Un autre thème commun au TOC existentiel est que vos pensées tournent principalement autour de l’incertitude, et en général, nous, les humains, n’aimons pas l’incertitude. Dans un type de TCC connu sous le nom d’exposition &prévention de la réponse (ERP), vous apprenez à faire face à vos pensées et à développer une tolérance à leur égard – à la fois l’anxiété que les pensées produisent et l’incertitude qui les accompagne. Pour ce faire, vous devez aller à l’encontre de vos instincts et approuver ces pensées, et aussi essayer de penser ces pensées plus, plutôt que moins. J’aime dire : » Si vous voulez y penser moins, pensez-y plus. «
Dans la partie » exposition » de l’ERP, votre thérapeute peut vous demander de vous exposer délibérément et progressivement aux pensées et images existentielles redoutées, et même d’apprendre à les approuver. Vous apprendrez à le faire quotidiennement de différentes manières qui peuvent inclure la lecture d’articles ou de livres, le visionnage de vidéos, l’écoute d’enregistrements thérapeutiques faits maison, l’écriture de mots ou de phrases redoutés, l’accord actif avec la pensée du moment, etc. Au fur et à mesure que vous faites cela, la pensée perd progressivement son impact, et même l’ennui peut en résulter. J’ai toujours dit à mes clients qu’on ne peut pas s’ennuyer et avoir peur en même temps.
Dans la partie « prévention de la réponse » de l’ERP, l’objectif est de ne pas s’échapper ou d’éviter, donc on vous apprend à être d’accord avec vos pensées existentielles, et à ne pas essayer de les analyser, de les remettre en question ou d’argumenter avec elles. On vous décourage également de chercher à vous rassurer auprès des autres ou même de vous-mêmes, car il s’agit d’une autre forme de fuite. Avec le temps, l’évitement peut malheureusement devenir une habitude apprise qui devient très automatique. Vous pouvez éviter vos déclencheurs inconsciemment, sans même y penser. Cependant, l’évitement ne fait qu’entraîner davantage d’évitement. Comment pouvez-vous renforcer votre tolérance à quelque chose avec lequel vous n’êtes jamais en contact ?
Certains devoirs d’exposition typiques pour les personnes souffrant d’obsessions existentielles pourraient inclure :
- Faire une série d’enregistrements de 2 minutes progressivement plus difficiles sur votre téléphone qui vous disent que la pensée redoutée est vraie, et les écouter plusieurs fois par jour
- Poser des signes ou des notes autour de votre maison indiquant l’idée redoutée.

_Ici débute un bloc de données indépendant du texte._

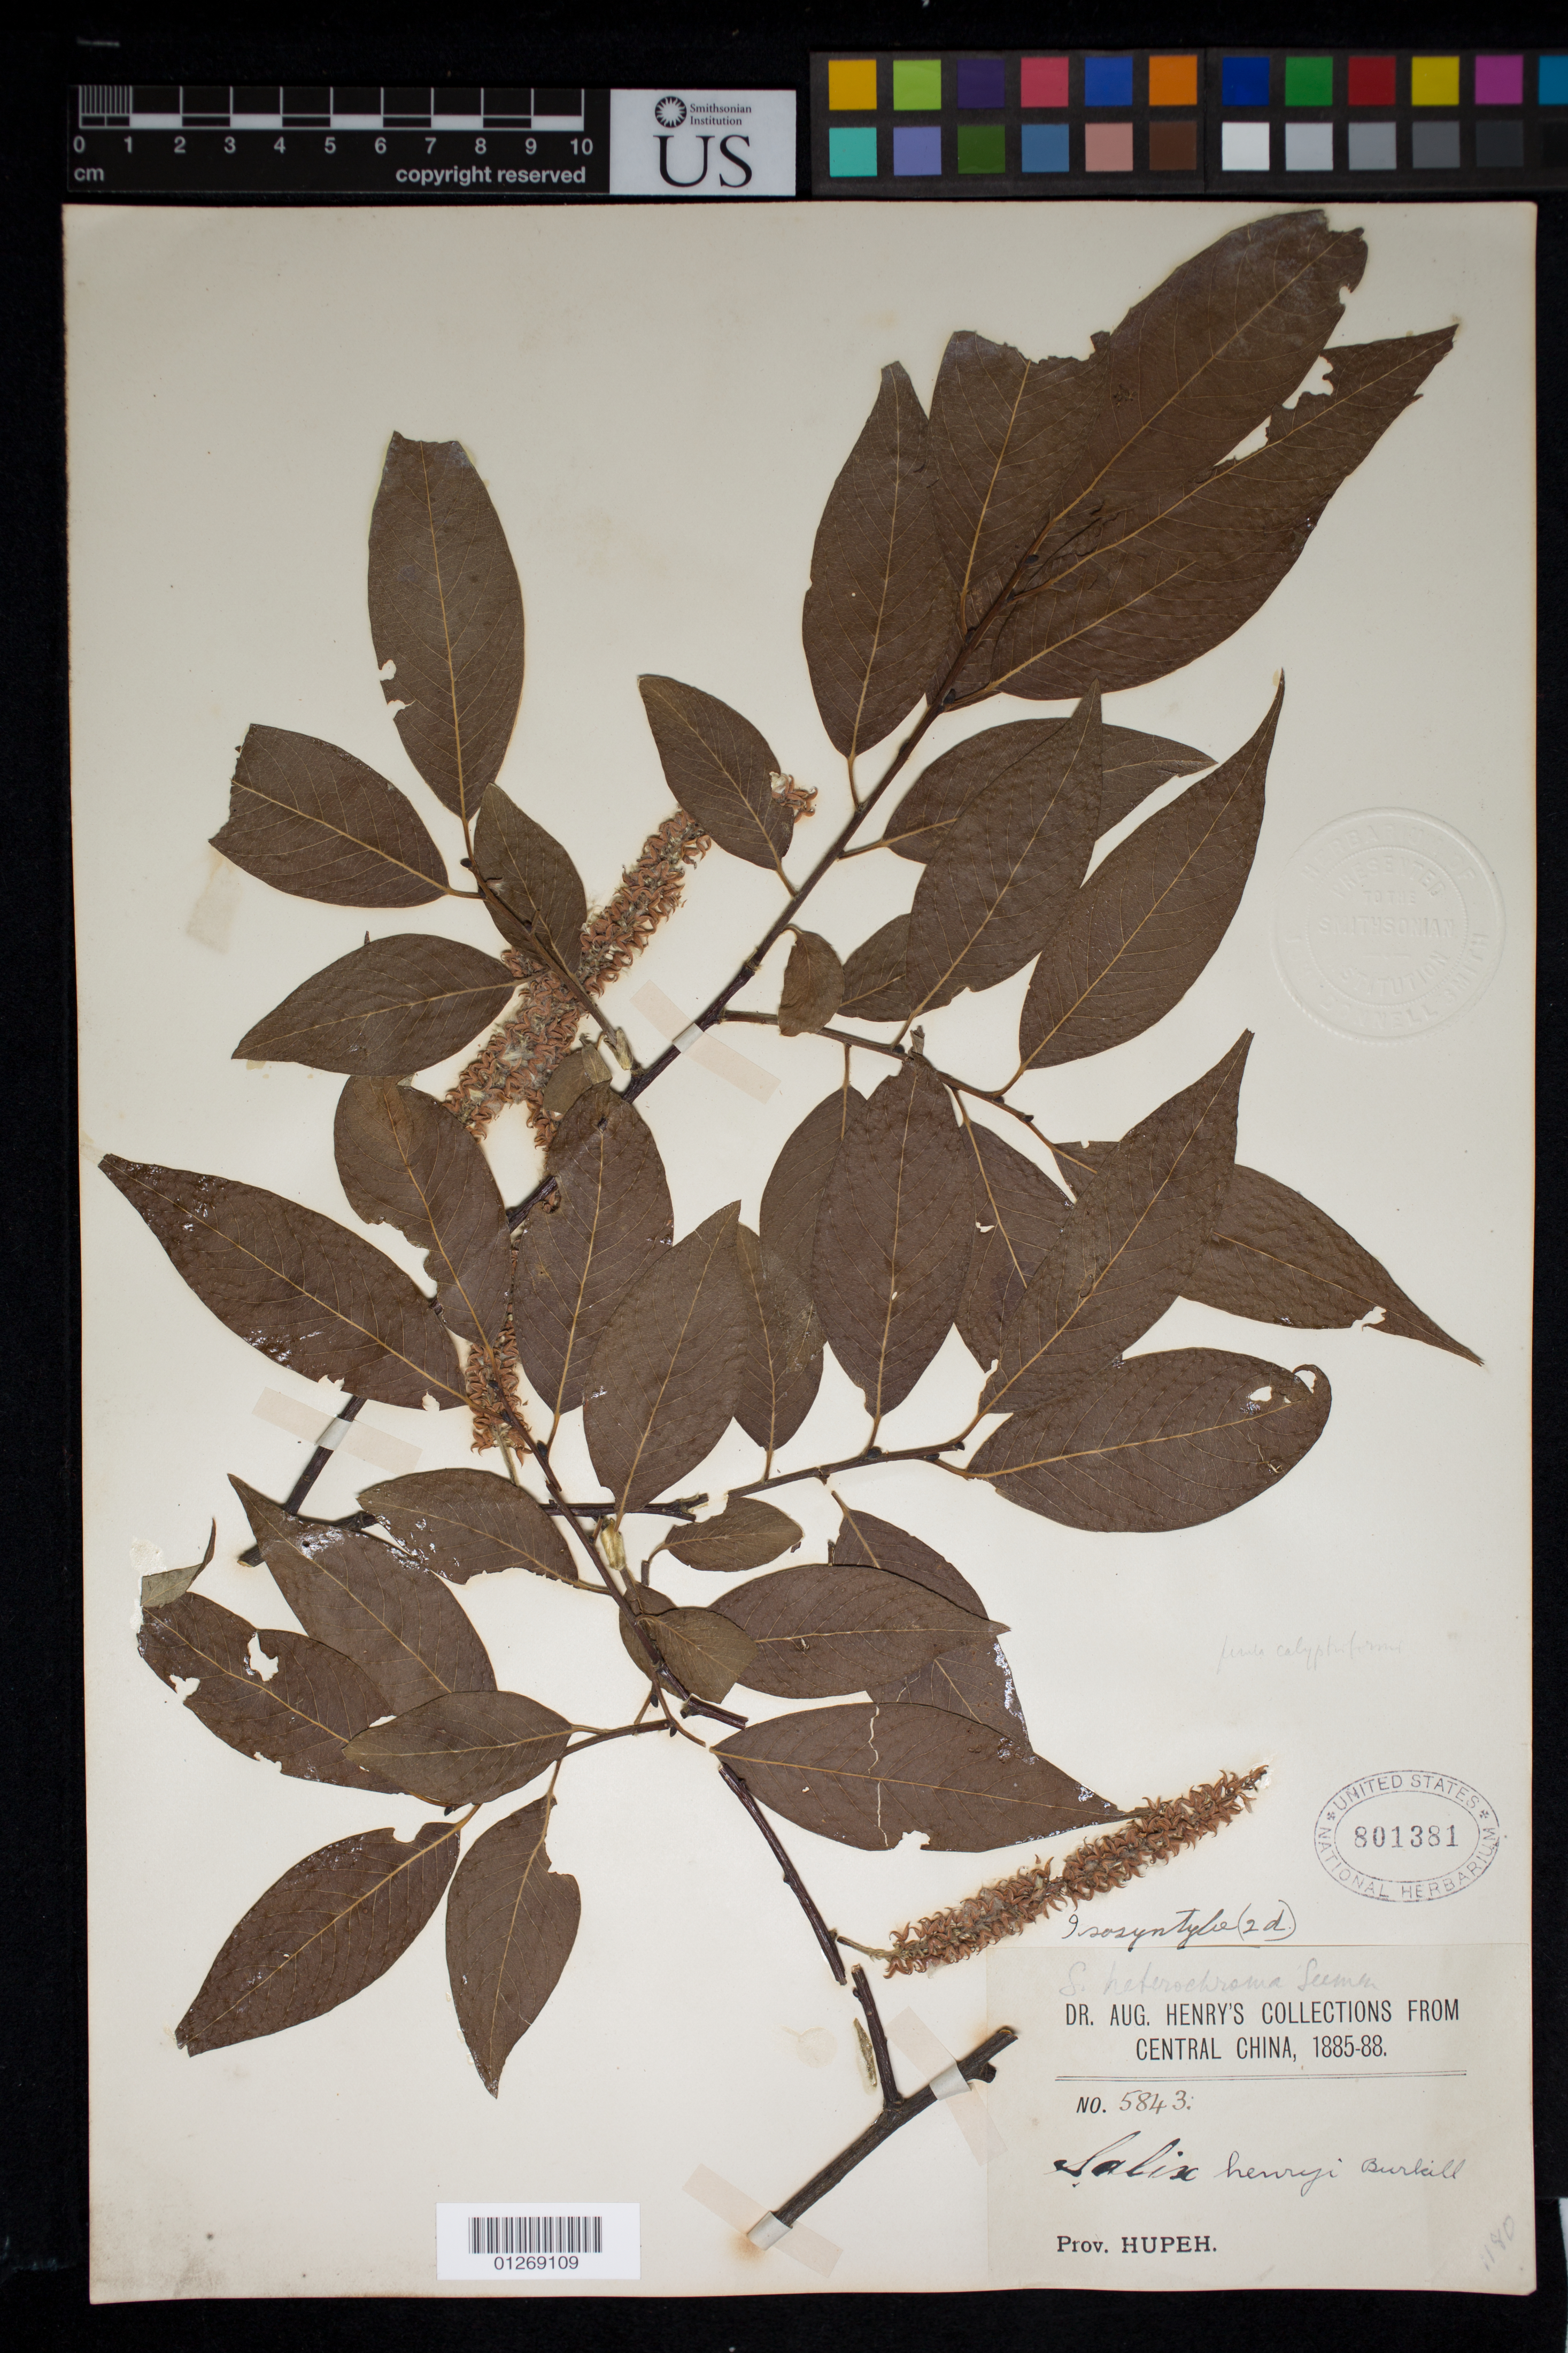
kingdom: Plantae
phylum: Tracheophyta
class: Magnoliopsida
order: Malpighiales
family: Salicaceae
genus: Salix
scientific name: Salix henryi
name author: Burkill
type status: Syntype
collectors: A. Henry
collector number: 5843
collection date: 1885/1888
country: China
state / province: Hubei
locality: Central China. Prov. Hupeh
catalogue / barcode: US 801381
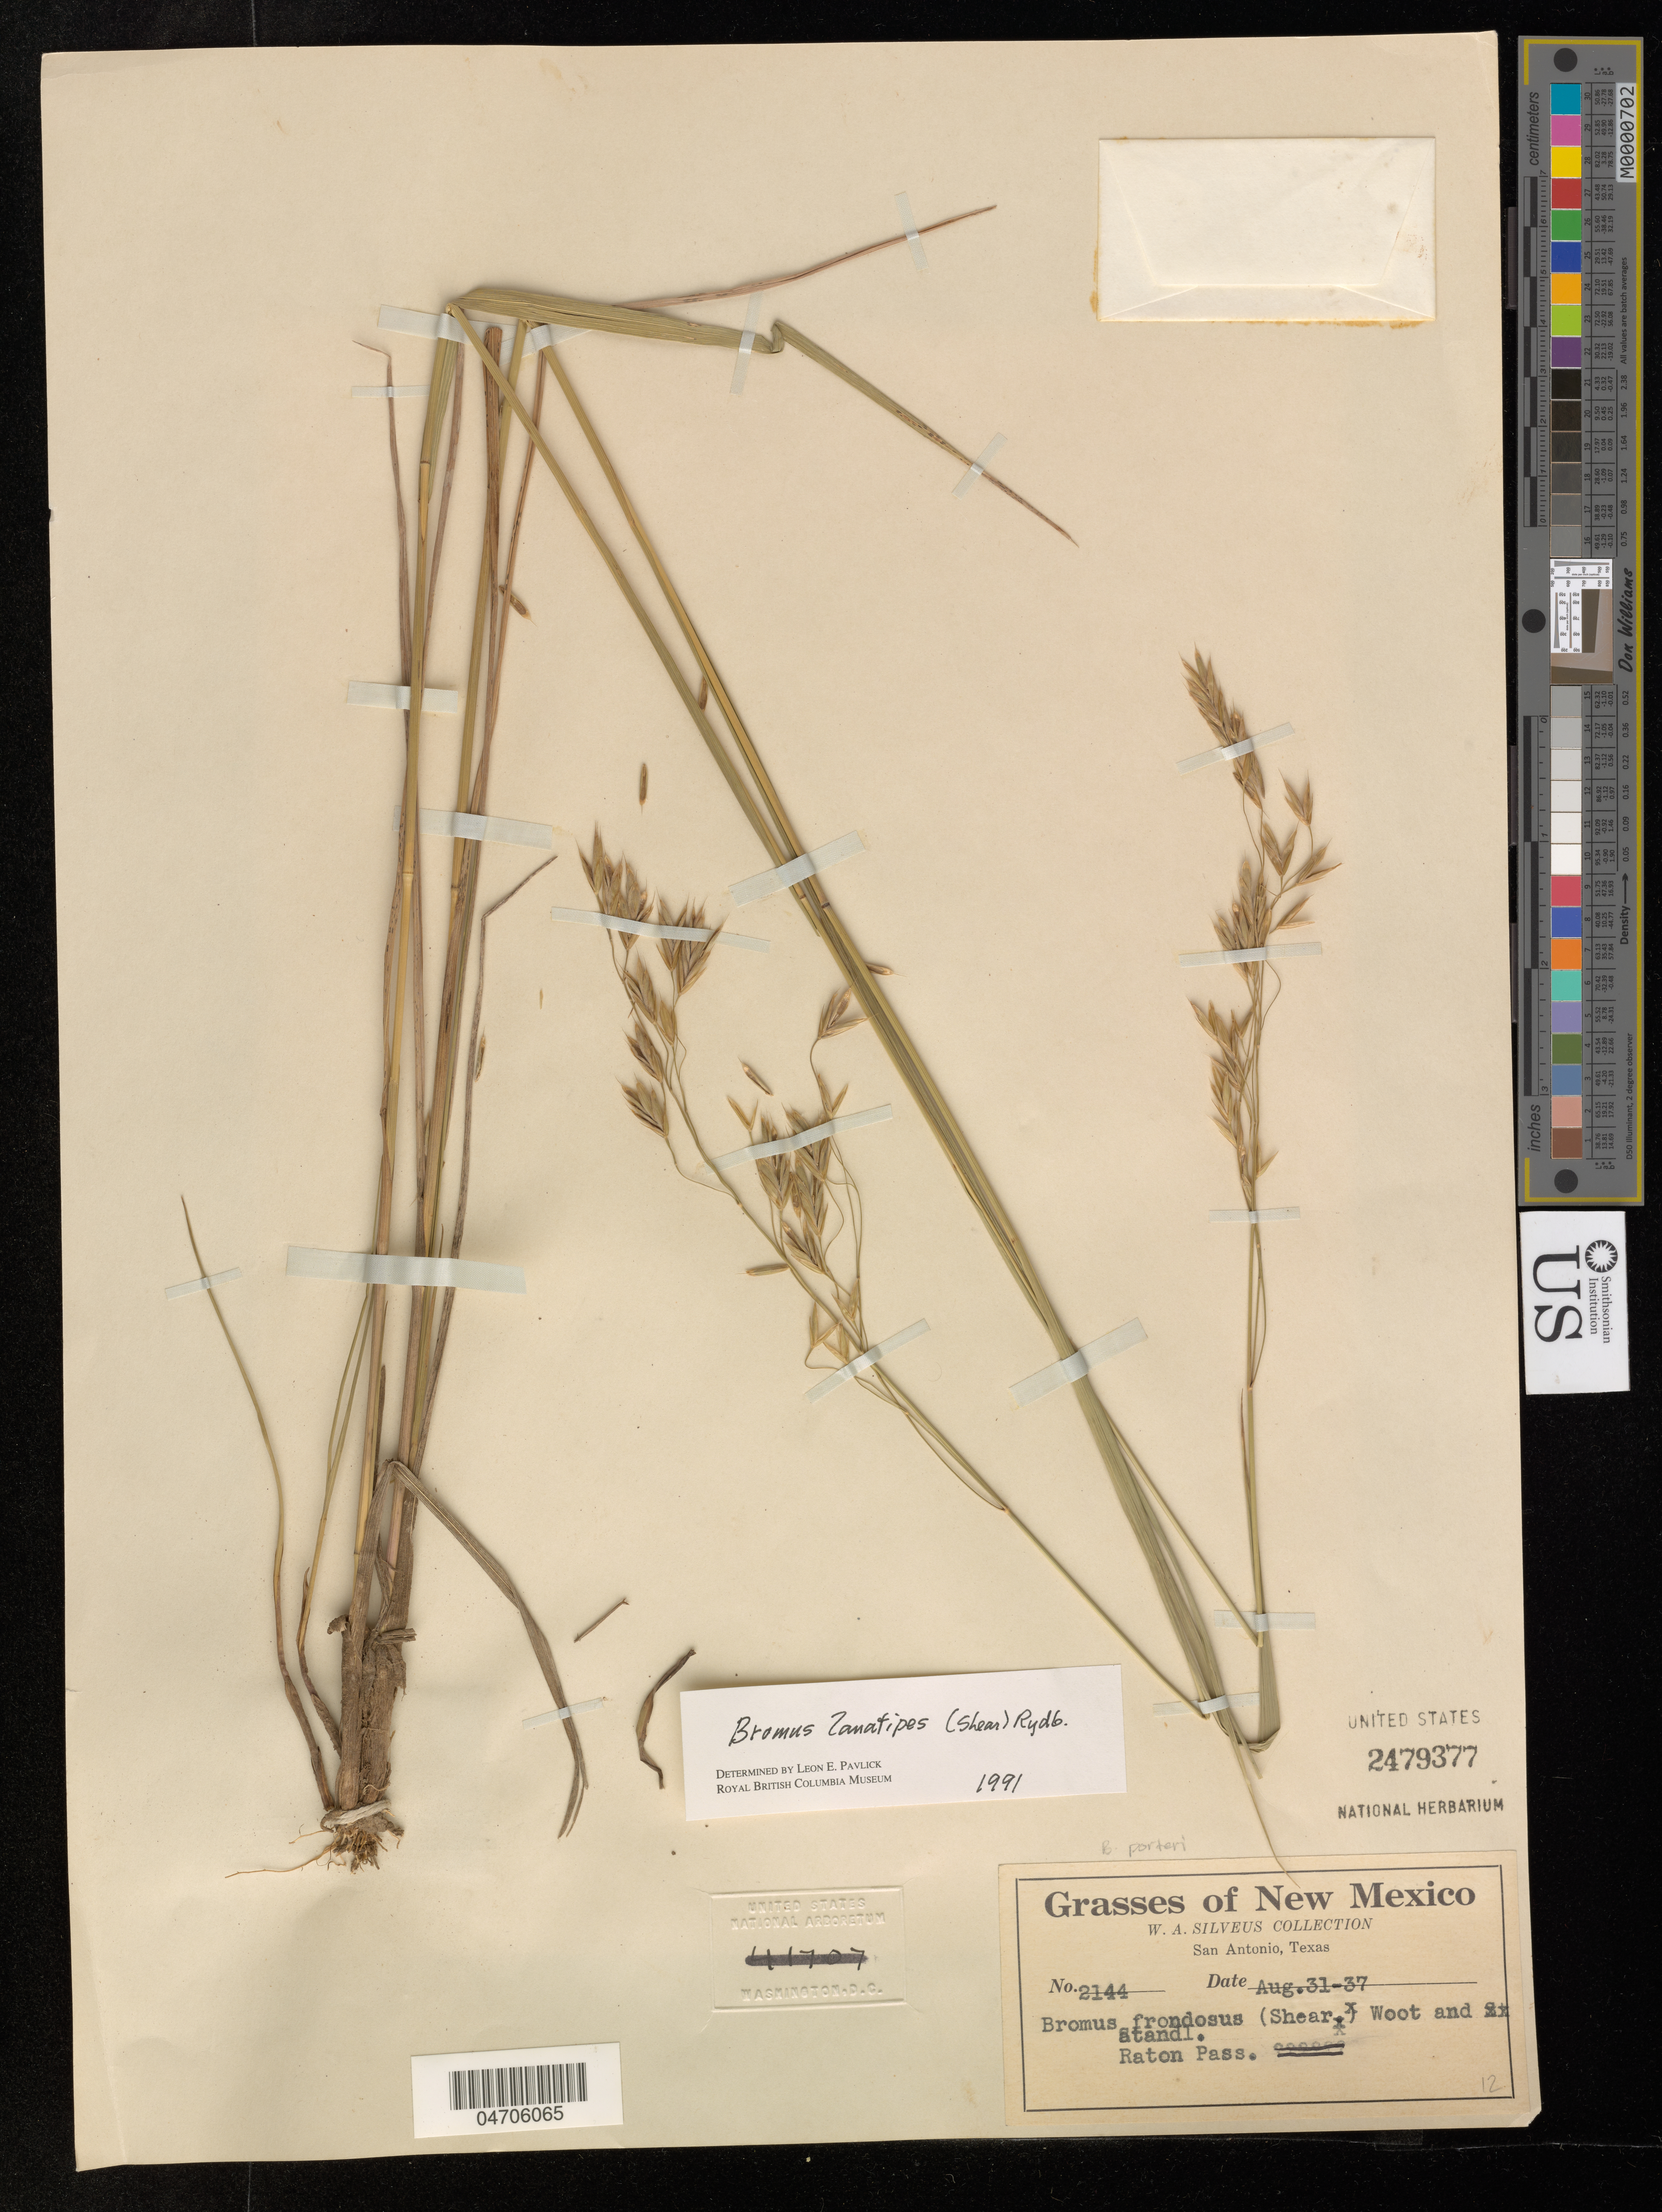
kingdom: Plantae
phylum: Tracheophyta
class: Liliopsida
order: Poales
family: Poaceae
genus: Bromus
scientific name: Bromus lanatipes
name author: (Shear) Rydb.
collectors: W. Silveus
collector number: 2144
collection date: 1931-08/1937-08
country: United States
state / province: New Mexico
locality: Raton Pass.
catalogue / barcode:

Dans le cas d’obsessions existentielles, un panneau peut dire quelque chose comme « Rien n’est réel »
- S’accorder avec les pensées autant que possible chaque fois qu’elles se produisent, et aussi accepter qu’il y aura de mauvaises conséquences parce qu’elles sont vraies. Par exemple, reconnaître « Je n’obtiendrai jamais de réponses à mes questions, et par conséquent, la vie n’a pas de sens. »
- Aller dans des endroits et faire des activités qui font apparaître les pensées.
- Lire des articles qui semblent être en accord avec les pensées redoutées.
- Lecturer des vidéos ou des films qui amènent les pensées (comme des films comme Inception).
- Écrire des phrases redoutées 25x par jour jusqu’à ce que vous vous en lassiez. Ensuite, en écrire de nouvelles.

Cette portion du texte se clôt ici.